TASK DETAILS — Set out every line of the material below as a numbered list, skipping the blank lines. Leave the pictures out of your answer.

STORED DATA —
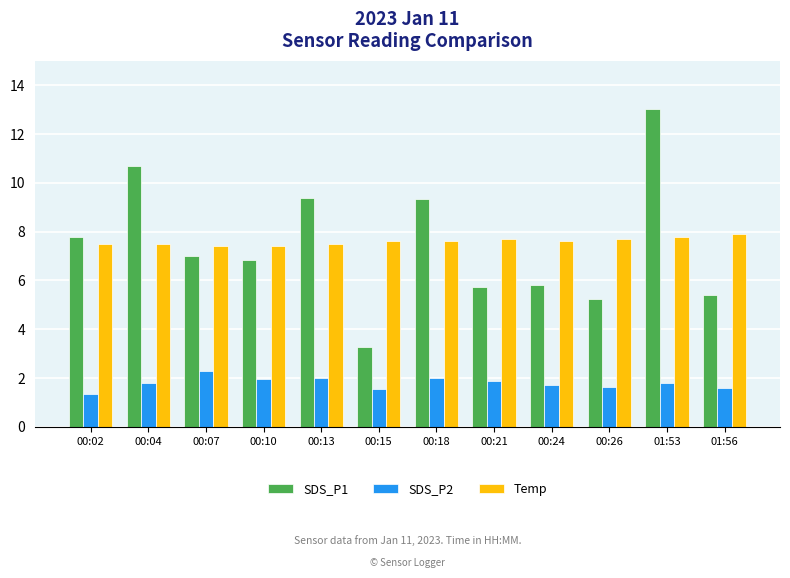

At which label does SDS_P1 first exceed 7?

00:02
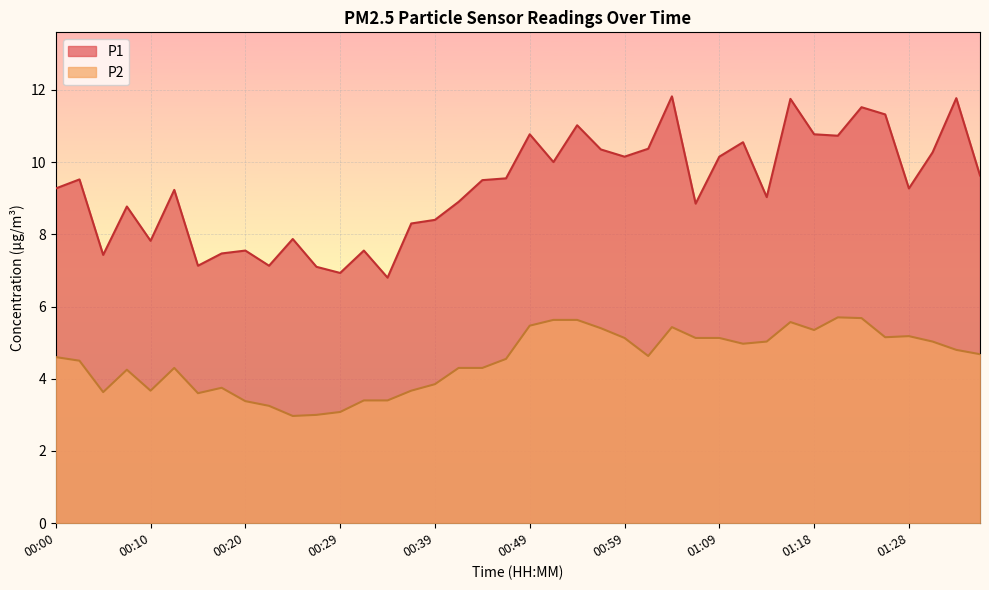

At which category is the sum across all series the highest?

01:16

OUTPUT —
1. At which label does SDS_P1 first exceed 7?
2. 00:02
3. At which category is the sum across all series the highest?
4. 01:16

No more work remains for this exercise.